Quem olha para Diego Freitas Rodrigues acha que ele é um roqueiro old school que gosta de filmes. É preciso conhecer mais de perto para saber que ele é doutor em Ciência Política, especialista em Bioética e professor de mestrado e doutorado na Pós Graduação em Sociedade, Tecnologias e Políticas Públicas (SOTEPP) do Centro Universitário Tiradentes (Unit/AL). O olhar mais atento vai revelar, ainda, um nerd raiz que brinda os alunos com os exemplos mais criativos possíveis.

“Nas minhas aulas uso diversas metáforas envolvendo quadrinhos e cinema. Dei um curso de Metodologia Científica aqui na Unit uma vez usando ‘Guerra Mundial Z’ com os alunos e foi um sucesso. Lembro até do comentário de uma aluna dizendo que tinha medo de filme de terror e ao final ela me procurou dizendo que foi fantástico, uma experiência ótima e que ela nem viu os zumbis, só pensava no objetivo geral da pesquisa, o método, as técnicas”, relembra Diego.

Como um bom professor, ele explica didaticamente como ganhou espaço o sentido de HQs serem coisa para criança: apesar de, no surgimento, serem voltas para o público adulto, como histórias ou literatura pulp, a associação mais forte ao público infantil veio do predomínio da Disney e suas revistinhas do Mickey, Pateta e Zé Carioca, além do “período nefasto” nos Estados Unidos na década de 1950, com o Macartismo ou caça às bruxas.

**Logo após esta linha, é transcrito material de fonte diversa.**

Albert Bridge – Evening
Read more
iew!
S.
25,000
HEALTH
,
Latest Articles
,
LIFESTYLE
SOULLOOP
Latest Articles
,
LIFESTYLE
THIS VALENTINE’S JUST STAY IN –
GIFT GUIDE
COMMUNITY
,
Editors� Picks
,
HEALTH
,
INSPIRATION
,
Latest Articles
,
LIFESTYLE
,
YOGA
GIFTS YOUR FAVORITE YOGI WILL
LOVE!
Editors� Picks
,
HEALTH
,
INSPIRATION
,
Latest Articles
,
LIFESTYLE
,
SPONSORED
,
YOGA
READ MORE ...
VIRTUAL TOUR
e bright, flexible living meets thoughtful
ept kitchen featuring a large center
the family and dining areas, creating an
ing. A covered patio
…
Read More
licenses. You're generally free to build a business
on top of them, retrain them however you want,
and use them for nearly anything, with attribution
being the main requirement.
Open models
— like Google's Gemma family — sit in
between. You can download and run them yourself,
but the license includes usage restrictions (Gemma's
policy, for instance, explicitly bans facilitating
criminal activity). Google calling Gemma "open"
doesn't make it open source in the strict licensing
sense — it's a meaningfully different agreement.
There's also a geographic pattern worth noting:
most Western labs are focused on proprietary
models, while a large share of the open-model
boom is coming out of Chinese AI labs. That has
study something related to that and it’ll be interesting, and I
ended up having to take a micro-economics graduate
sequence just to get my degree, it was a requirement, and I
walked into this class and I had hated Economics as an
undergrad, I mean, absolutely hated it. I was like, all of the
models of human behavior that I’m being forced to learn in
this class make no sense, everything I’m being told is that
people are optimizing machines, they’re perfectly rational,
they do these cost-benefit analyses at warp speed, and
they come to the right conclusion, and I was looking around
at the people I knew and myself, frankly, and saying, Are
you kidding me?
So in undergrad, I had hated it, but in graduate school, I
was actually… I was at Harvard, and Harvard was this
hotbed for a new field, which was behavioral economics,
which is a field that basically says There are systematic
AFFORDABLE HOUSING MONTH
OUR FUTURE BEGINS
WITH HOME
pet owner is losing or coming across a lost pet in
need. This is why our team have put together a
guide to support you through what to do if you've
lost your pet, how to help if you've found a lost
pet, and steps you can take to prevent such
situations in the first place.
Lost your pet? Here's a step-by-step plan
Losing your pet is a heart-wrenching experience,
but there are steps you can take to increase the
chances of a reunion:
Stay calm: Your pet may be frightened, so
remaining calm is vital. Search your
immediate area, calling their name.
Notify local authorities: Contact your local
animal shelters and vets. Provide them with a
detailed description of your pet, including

“Houve uma perseguição aos quadrinistas, entre outros artistas da época. A censura foi muito forte, então, as histórias acabaram sendo mais infantilizadas, ao contrário do que ocorria nas histórias em quadrinhos da década de 1920, 1930, 1940. A situação só foi começar a mudar nos anos 1970”, explica Diego Freitas.

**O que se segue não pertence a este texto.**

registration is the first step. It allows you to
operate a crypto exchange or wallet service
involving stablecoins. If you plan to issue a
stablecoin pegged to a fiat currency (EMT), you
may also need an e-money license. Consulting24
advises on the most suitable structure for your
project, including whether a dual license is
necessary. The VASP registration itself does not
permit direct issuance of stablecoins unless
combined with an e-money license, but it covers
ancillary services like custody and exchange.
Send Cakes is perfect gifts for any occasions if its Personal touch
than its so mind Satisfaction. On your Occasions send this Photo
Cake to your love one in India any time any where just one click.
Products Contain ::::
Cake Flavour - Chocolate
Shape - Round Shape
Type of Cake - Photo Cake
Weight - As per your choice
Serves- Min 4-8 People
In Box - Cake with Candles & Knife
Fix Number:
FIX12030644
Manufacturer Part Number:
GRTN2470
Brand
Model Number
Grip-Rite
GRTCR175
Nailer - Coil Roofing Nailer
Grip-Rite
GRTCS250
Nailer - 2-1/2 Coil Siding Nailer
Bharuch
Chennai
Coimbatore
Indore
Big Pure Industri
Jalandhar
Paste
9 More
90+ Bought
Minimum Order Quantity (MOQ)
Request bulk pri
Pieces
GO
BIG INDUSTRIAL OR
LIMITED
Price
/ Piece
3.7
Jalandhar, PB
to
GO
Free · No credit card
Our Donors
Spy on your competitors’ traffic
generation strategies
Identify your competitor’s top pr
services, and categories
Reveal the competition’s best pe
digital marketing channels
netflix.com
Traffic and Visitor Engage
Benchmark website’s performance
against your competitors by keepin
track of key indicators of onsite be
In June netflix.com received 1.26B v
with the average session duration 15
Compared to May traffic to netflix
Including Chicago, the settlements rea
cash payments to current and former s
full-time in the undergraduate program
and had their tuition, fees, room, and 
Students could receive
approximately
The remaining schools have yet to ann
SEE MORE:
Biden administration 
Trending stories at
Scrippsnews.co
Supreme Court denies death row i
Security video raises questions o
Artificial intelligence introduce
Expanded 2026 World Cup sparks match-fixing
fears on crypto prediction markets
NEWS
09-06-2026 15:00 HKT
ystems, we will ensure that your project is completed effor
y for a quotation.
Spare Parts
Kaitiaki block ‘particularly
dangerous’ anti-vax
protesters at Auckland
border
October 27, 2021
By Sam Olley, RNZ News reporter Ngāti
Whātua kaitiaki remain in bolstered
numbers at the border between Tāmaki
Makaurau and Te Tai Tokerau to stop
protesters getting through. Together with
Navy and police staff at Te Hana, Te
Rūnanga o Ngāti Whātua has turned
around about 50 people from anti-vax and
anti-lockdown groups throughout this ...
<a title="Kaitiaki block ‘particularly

No Brasil, onde predominavam as histórias do Menino Maluquinho e Turma da Mônica entre o público infantil, quadro semelhante de censura entre as obras para adultos foi vivido durante os anos da ditadura militar, encerrada apenas em 1985.

A longa relação entre HQ, TV e cinema
Apesar das críticas recentes aos filmes de heróis onipresentes nas salas de cinema e streamings, o professor Diego Freitas explica que as adaptações de HQs para filmes e séries são antigas e para todos os públicos possíveis. Desde os seriados clássicos na TV do George Reeves como Superman nos anos 1950 – que não é o Christopher Reeve do cinema de 1970-80 – e a Mulher Maravilha com Linda Carter, nos anos 1970, muita coisa já passou pelas páginas dos quadrinhos.

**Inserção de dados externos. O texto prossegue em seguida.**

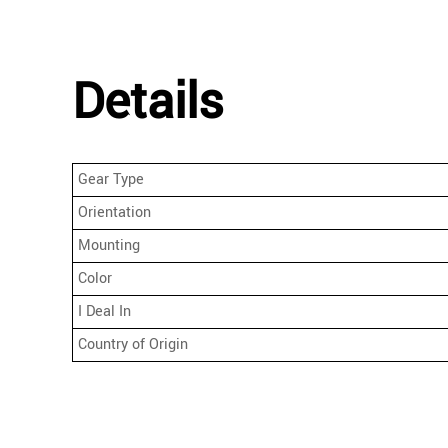
Details
Gear Type
Orientation
Mounting
Color
I Deal In
Country of Origin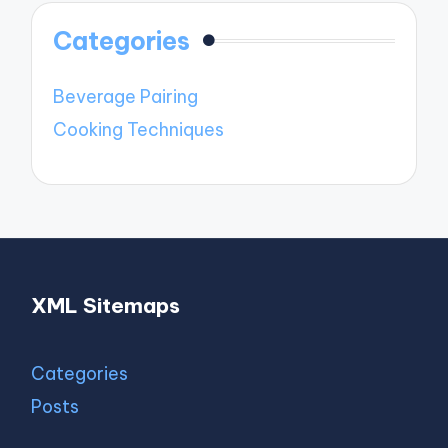
Categories
Beverage Pairing
Cooking Techniques
XML Sitemaps
Categories
Posts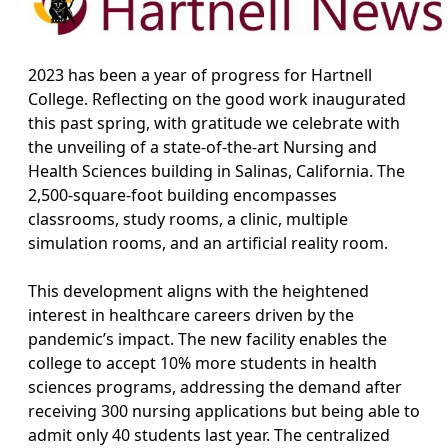
2023 has been a year of progress for Hartnell
College. Reflecting on the good work inaugurated
this past spring, with gratitude we celebrate with
the unveiling of a state-of-the-art Nursing and
Health Sciences building in Salinas, California. The
2,500-square-foot building encompasses
classrooms, study rooms, a clinic, multiple
simulation rooms, and an artificial reality room.
This development aligns with the heightened
interest in healthcare careers driven by the
pandemic’s impact. The new facility enables the
college to accept 10% more students in health
sciences programs, addressing the demand after
receiving 300 nursing applications but being able to
admit only 40 students last year. The centralized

“O que acontece agora, em especial nas últimas décadas, é que se descobre que os quadrinhos têm um universo muito amplo para ser apropriado, desde personagens que eram B como o Homem de Ferro na Marvel, que mesmo sendo membro fundador dos Vingadores não era um personagem tão vendável quanto os X-Men e o Homem-Aranha, mas se torna um personagem cinematograficamente interessante e desponta no cinema com filmes que venderam excelentes bilheterias”, aponta, lembrando o icônico personagem de Robert Downey Jr.

E engana-se quem pensa que apenas os blockbusters e super heróis bebem desta fonte. “V de Vingança é um clássico e a minha história em quadrinhos preferida, foi adaptada para o cinema em 2006 com alterações significativas, mas mantendo um pouco da do princípio que o Allan Moore desenvolveu na HQ. Watchmen na mesma coisa, com um final totalmente diferente. Persépolis que foi uma animação, Valerian que é uma HQ mais autoral francesa. Aqui no Brasil também, pois ‘O cheiro do ralo’, que é um dos meus filmes brasileiros preferidos, é uma adaptação da obra do Lourenço Mutarelli”, enumera.

Como colecionador de quadrinhos há 35 anos, Diego Freitas crava: neste século XXI, os quadrinhos se tornaram praticamente um storyboard ou esboço para outras produções. “Hoje, a maior rebeldia de um artista de quadrinhos é produzir algo que seja difícil de ser adaptado, só que aí qual editora que necessariamente vai topar algo do gênero? Definitivamente novos tempos”, arremata.